• YOUR GOAL:
In the data from the line with "pose: elev=85.0 azim=315.9" to the line with "Dot at: (354, 262)", switch every "roll" to "twist" and change nothing else. Return only those lines.

** BEGIN **

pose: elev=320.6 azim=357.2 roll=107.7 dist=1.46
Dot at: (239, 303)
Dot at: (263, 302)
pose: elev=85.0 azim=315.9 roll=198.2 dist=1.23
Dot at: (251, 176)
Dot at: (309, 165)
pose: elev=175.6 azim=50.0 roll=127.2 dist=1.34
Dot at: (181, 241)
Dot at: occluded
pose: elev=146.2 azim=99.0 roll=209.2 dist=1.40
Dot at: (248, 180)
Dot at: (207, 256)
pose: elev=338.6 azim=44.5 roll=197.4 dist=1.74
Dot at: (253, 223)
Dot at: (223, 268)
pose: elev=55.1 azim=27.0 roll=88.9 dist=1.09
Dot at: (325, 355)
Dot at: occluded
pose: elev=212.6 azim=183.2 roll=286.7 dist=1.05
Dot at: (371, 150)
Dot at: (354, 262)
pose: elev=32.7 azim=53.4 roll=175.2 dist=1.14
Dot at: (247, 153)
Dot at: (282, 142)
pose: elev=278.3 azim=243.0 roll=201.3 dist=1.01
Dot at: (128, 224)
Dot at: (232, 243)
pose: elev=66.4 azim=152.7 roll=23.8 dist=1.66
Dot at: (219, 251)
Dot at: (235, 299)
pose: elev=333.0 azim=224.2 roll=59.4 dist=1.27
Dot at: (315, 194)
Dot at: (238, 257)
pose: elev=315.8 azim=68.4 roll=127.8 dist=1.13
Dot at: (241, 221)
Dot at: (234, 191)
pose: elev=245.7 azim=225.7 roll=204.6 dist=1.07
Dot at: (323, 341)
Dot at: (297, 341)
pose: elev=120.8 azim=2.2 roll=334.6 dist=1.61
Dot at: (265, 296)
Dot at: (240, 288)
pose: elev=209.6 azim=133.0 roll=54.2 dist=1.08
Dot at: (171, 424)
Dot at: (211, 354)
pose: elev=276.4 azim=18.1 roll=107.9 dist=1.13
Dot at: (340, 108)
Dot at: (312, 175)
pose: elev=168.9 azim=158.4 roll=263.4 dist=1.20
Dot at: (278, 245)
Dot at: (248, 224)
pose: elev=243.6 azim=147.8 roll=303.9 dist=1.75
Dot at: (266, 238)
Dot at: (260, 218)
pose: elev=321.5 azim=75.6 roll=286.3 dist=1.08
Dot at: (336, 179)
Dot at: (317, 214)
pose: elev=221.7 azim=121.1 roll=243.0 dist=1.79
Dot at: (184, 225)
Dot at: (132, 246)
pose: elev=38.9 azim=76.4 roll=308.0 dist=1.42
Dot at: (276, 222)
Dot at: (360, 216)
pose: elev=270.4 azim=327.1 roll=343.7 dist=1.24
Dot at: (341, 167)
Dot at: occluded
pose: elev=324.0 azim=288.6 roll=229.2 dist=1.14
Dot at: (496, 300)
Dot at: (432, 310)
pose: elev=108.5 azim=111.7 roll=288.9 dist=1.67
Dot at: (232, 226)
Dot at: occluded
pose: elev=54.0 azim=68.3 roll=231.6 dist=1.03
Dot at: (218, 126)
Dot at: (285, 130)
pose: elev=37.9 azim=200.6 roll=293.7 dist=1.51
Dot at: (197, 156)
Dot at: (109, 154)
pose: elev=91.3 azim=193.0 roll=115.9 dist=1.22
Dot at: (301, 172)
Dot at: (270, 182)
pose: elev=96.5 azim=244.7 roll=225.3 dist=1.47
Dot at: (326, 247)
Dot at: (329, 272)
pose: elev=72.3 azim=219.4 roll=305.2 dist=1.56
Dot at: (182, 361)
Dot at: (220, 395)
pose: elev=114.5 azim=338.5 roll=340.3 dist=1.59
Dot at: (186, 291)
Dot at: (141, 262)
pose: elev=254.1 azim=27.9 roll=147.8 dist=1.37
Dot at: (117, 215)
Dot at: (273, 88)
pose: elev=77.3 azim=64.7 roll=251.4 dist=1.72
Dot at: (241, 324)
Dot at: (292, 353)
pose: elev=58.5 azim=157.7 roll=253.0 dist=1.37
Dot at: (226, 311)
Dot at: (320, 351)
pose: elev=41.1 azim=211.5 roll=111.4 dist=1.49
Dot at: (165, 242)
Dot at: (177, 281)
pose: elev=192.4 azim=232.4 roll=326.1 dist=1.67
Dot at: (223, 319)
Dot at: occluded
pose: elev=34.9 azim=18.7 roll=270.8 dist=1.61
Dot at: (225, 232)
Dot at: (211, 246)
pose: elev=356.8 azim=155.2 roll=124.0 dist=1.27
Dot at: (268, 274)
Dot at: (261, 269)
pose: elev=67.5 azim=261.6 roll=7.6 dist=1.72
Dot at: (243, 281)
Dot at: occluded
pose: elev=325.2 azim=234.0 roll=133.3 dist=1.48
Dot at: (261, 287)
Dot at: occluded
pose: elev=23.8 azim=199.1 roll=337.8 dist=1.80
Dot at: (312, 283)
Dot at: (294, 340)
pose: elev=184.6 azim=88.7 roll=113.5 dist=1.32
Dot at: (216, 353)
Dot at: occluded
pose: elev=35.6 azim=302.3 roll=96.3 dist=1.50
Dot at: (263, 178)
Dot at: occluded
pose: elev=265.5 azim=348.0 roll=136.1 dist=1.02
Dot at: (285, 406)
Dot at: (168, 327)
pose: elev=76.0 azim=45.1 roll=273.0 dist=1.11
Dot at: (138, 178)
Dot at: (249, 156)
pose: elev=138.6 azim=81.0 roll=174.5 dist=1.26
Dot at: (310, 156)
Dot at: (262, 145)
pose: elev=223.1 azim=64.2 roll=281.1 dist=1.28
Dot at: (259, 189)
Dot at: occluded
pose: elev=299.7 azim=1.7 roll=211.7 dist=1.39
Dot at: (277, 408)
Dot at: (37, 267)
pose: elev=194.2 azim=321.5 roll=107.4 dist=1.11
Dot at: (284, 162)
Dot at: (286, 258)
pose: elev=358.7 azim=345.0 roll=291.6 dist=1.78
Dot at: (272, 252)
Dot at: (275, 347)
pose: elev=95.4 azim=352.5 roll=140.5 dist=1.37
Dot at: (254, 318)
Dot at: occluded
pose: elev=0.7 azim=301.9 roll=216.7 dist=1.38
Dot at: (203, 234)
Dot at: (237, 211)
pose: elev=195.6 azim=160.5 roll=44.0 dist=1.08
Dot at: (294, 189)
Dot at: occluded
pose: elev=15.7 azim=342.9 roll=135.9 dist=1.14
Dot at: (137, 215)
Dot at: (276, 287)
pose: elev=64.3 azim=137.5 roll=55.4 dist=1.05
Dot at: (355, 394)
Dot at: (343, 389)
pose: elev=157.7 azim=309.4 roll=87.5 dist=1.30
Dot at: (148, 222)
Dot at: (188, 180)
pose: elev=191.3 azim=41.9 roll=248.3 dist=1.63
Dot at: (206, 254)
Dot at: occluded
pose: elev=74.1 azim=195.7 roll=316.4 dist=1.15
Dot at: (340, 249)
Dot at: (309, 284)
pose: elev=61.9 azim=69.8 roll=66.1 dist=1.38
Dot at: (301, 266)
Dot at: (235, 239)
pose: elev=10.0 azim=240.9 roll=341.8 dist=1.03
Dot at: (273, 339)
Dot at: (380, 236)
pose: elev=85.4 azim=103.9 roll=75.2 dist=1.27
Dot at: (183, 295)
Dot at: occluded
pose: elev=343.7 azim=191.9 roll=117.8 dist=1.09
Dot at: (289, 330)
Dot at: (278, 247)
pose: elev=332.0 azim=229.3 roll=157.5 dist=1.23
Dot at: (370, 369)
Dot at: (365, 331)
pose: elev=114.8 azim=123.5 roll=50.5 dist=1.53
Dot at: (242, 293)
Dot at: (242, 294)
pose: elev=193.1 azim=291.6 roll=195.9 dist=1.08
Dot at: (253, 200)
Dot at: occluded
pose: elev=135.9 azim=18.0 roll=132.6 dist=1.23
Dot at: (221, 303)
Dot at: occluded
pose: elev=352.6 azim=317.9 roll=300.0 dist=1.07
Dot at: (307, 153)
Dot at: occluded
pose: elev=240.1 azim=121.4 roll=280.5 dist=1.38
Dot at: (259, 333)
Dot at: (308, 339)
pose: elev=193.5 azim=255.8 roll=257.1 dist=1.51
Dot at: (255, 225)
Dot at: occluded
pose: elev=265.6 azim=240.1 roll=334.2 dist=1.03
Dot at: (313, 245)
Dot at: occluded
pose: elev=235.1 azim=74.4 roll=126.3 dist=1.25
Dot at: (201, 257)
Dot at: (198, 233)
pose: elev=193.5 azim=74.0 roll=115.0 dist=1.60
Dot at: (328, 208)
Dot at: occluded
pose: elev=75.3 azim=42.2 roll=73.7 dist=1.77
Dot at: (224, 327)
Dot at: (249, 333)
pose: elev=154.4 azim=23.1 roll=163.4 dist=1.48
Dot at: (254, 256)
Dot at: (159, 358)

** END **

• REPLY TO THE EXERCISE:
pose: elev=85.0 azim=315.9 twist=198.2 dist=1.23
Dot at: (251, 176)
Dot at: (309, 165)
pose: elev=175.6 azim=50.0 twist=127.2 dist=1.34
Dot at: (181, 241)
Dot at: occluded
pose: elev=146.2 azim=99.0 twist=209.2 dist=1.40
Dot at: (248, 180)
Dot at: (207, 256)
pose: elev=338.6 azim=44.5 twist=197.4 dist=1.74
Dot at: (253, 223)
Dot at: (223, 268)
pose: elev=55.1 azim=27.0 twist=88.9 dist=1.09
Dot at: (325, 355)
Dot at: occluded
pose: elev=212.6 azim=183.2 twist=286.7 dist=1.05
Dot at: (371, 150)
Dot at: (354, 262)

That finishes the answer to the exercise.